> [Your objective] All lines in the material below that hold "três" should be found and copied.

> [Supplied data]

=-=-=

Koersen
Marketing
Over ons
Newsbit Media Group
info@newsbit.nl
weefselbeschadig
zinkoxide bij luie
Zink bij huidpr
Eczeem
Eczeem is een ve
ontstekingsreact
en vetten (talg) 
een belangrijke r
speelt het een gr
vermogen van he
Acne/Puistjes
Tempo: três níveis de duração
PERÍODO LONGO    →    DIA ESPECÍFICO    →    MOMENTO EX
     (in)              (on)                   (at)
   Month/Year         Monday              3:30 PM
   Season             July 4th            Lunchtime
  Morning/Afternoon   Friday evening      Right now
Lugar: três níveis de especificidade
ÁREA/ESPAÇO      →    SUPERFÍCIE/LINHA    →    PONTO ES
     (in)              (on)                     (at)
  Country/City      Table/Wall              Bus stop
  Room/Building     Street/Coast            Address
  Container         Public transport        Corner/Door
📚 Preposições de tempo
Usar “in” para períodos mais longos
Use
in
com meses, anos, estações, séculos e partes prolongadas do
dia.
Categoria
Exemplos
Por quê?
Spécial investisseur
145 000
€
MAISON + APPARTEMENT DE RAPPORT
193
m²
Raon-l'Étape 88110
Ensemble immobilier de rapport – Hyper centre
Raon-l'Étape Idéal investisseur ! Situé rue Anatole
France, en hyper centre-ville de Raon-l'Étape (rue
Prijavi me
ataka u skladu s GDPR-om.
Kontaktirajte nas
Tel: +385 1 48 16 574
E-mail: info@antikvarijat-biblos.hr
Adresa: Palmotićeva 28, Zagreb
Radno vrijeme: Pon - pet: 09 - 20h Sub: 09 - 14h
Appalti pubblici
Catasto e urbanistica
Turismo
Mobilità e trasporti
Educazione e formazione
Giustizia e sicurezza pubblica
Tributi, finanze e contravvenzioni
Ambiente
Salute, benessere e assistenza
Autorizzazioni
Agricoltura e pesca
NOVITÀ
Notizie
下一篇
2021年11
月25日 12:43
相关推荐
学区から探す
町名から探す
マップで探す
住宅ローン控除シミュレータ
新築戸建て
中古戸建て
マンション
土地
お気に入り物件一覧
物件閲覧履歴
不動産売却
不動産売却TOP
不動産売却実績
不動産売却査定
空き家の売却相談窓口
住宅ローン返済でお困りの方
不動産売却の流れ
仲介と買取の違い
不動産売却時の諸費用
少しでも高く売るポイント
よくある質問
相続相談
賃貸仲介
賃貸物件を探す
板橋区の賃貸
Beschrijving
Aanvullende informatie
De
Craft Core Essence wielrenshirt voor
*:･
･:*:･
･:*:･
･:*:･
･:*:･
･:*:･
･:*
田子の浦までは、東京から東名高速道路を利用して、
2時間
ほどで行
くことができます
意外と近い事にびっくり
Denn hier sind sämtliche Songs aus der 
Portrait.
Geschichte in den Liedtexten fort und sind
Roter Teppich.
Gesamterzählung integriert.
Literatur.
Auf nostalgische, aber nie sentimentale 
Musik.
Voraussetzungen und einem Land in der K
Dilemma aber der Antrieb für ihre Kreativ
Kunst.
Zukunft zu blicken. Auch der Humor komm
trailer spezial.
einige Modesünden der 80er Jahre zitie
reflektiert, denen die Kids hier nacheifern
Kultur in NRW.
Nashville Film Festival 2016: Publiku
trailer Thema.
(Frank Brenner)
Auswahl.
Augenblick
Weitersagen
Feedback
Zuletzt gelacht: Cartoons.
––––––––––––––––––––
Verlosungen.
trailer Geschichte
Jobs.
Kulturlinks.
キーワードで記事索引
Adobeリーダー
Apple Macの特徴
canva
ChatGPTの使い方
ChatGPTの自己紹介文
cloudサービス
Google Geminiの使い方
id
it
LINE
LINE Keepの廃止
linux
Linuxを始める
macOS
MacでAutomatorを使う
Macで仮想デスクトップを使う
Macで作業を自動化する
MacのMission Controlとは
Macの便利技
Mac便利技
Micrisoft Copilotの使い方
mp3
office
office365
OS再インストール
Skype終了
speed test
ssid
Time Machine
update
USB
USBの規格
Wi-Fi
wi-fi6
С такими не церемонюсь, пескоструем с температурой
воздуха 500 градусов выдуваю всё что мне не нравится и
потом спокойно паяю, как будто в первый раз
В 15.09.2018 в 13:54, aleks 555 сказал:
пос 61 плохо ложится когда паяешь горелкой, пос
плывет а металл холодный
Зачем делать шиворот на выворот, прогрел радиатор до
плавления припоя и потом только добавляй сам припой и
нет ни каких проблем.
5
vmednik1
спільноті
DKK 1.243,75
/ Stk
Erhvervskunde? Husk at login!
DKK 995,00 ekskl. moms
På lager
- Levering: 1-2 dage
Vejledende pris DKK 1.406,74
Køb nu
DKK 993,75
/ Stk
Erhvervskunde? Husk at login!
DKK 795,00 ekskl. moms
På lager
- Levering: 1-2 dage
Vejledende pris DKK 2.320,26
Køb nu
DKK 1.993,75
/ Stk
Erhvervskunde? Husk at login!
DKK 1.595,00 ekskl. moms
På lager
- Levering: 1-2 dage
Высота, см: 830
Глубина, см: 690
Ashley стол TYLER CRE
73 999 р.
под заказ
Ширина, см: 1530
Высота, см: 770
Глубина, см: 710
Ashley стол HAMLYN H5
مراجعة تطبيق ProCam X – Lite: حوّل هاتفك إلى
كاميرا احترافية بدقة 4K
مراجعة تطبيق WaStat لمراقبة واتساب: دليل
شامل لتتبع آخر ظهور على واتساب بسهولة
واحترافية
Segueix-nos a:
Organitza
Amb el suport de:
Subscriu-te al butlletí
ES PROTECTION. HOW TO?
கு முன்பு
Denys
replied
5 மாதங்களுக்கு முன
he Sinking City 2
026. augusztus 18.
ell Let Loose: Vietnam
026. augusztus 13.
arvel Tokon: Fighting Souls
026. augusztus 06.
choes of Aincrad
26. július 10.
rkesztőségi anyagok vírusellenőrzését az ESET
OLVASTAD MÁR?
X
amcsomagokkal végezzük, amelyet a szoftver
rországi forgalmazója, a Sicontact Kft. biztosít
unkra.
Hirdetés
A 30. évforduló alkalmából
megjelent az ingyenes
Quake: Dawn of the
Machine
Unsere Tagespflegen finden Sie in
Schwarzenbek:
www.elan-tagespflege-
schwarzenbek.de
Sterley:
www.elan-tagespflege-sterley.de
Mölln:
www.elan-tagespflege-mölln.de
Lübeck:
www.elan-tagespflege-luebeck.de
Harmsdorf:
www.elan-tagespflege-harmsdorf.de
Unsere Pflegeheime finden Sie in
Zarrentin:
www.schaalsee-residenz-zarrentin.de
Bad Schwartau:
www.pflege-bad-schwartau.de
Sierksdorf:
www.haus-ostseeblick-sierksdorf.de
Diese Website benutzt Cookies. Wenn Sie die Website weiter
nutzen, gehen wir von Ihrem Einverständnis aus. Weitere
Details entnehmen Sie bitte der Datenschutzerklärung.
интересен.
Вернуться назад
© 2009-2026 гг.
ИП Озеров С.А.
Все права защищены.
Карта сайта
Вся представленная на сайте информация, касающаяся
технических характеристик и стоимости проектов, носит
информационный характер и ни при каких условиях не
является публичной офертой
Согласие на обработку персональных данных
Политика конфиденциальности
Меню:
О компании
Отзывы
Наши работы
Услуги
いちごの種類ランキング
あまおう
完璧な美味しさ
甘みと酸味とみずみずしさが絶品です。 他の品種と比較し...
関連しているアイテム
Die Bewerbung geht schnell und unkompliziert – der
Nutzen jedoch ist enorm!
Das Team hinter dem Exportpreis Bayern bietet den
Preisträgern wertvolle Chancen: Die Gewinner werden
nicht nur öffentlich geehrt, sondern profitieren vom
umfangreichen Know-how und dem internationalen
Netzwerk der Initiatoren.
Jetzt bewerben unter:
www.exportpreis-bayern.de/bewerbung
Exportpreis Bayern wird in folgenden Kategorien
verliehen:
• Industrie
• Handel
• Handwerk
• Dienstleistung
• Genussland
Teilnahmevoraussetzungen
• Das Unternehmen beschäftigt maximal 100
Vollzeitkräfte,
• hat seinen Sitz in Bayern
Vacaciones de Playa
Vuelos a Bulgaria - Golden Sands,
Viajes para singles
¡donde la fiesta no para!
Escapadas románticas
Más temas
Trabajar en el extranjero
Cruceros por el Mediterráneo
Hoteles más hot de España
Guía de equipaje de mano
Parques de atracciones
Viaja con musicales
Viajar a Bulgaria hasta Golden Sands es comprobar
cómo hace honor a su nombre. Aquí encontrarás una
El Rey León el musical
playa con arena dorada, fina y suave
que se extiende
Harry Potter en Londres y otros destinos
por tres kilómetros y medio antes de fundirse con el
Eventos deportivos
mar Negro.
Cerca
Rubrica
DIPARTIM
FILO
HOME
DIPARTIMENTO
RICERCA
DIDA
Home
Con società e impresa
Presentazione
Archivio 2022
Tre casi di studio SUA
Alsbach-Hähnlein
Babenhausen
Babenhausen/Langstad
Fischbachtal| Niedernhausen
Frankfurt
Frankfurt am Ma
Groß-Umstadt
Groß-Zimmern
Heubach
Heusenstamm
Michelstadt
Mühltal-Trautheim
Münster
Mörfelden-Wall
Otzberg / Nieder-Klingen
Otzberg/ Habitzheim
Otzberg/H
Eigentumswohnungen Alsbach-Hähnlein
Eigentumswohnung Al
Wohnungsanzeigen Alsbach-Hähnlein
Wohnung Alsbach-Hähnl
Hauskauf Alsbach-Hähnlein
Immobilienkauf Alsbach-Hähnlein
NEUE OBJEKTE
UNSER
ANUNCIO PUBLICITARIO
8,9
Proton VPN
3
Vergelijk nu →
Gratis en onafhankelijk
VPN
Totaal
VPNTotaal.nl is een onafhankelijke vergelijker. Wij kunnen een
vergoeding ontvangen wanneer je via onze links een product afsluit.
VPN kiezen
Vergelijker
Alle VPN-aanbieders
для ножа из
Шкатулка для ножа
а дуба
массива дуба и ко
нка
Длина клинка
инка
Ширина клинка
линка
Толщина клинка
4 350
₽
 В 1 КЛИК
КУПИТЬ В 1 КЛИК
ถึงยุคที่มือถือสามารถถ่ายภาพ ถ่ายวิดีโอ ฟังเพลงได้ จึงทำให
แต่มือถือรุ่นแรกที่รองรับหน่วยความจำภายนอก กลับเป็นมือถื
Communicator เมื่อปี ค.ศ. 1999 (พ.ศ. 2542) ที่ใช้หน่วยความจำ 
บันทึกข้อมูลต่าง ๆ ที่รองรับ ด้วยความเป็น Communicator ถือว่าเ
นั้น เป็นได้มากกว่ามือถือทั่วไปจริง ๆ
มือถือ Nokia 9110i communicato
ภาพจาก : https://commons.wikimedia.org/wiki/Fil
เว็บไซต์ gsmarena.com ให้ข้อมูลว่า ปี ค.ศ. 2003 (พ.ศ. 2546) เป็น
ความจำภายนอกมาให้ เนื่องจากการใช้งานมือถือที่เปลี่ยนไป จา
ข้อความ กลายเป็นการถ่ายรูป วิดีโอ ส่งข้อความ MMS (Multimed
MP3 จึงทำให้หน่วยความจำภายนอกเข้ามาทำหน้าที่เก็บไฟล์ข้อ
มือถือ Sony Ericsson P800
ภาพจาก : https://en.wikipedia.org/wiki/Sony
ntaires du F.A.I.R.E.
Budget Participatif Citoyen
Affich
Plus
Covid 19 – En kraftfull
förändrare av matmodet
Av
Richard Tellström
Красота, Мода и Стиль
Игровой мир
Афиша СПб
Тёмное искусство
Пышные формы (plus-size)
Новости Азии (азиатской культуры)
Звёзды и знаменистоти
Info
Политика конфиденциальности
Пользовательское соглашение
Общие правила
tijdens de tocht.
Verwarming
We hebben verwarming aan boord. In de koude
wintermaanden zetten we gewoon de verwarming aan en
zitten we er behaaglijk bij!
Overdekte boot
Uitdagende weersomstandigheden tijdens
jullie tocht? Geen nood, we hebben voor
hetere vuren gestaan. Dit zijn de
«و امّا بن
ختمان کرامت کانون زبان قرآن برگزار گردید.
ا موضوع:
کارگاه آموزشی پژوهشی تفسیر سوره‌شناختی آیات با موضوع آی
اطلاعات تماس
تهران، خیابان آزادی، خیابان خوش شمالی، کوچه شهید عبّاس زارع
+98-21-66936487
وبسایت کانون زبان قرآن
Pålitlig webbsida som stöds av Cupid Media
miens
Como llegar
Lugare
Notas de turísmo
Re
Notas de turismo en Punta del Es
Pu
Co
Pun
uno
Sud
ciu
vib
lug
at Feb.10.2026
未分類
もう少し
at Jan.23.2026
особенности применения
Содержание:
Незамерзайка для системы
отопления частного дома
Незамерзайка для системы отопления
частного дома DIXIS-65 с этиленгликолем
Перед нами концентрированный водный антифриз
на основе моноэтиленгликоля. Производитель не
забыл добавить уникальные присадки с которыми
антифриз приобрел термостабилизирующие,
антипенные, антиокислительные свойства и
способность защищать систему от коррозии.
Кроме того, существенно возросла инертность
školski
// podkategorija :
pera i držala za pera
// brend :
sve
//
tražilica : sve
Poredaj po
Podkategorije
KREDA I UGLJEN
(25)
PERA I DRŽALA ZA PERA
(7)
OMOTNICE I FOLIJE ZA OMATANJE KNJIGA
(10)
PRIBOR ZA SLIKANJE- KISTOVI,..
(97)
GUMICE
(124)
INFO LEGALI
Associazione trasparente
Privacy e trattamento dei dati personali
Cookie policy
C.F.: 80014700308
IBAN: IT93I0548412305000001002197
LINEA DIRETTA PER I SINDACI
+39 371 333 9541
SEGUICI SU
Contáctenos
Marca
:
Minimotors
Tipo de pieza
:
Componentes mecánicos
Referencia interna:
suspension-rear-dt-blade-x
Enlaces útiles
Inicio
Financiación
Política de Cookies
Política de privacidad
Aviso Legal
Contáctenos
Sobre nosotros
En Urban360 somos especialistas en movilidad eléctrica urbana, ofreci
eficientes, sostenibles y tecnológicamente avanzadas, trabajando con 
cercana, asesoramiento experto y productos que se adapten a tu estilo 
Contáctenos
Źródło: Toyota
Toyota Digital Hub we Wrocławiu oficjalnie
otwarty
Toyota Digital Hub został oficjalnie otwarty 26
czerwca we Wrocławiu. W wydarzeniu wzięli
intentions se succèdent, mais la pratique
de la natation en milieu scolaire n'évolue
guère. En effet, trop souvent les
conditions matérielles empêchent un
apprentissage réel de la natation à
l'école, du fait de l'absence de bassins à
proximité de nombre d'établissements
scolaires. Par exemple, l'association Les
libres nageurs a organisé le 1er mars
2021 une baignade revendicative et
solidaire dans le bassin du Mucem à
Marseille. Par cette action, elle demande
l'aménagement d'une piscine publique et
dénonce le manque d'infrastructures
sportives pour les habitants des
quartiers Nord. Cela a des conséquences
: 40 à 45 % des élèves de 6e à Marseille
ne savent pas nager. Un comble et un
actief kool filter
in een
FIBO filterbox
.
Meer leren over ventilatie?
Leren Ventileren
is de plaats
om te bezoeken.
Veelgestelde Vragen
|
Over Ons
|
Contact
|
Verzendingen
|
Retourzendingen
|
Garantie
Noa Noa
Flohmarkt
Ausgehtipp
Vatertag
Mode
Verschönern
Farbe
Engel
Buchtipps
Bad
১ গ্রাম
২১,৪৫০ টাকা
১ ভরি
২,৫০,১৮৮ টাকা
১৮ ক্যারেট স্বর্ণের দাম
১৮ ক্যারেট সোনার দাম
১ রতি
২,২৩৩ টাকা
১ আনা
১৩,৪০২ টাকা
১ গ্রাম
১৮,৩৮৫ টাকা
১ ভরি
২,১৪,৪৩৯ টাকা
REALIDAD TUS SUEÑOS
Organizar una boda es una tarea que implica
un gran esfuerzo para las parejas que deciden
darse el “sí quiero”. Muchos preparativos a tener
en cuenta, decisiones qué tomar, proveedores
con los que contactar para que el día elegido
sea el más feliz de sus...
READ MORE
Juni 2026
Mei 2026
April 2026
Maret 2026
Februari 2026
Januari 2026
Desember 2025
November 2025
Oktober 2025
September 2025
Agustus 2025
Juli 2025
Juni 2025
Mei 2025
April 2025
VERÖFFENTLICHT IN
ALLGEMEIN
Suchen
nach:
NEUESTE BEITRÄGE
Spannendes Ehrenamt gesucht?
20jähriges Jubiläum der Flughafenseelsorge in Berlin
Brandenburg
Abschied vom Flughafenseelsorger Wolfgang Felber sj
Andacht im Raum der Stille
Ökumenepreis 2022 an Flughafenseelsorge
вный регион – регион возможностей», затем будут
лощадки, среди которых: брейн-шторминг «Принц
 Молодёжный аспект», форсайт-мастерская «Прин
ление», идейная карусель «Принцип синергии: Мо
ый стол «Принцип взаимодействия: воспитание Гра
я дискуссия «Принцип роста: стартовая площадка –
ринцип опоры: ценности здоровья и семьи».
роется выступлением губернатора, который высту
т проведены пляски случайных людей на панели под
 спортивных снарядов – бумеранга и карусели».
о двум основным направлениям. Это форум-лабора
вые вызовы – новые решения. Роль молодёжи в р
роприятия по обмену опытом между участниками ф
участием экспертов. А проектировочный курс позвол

=-=-=

> [Written response]
Tempo: três níveis de duração
Lugar: três níveis de especificidade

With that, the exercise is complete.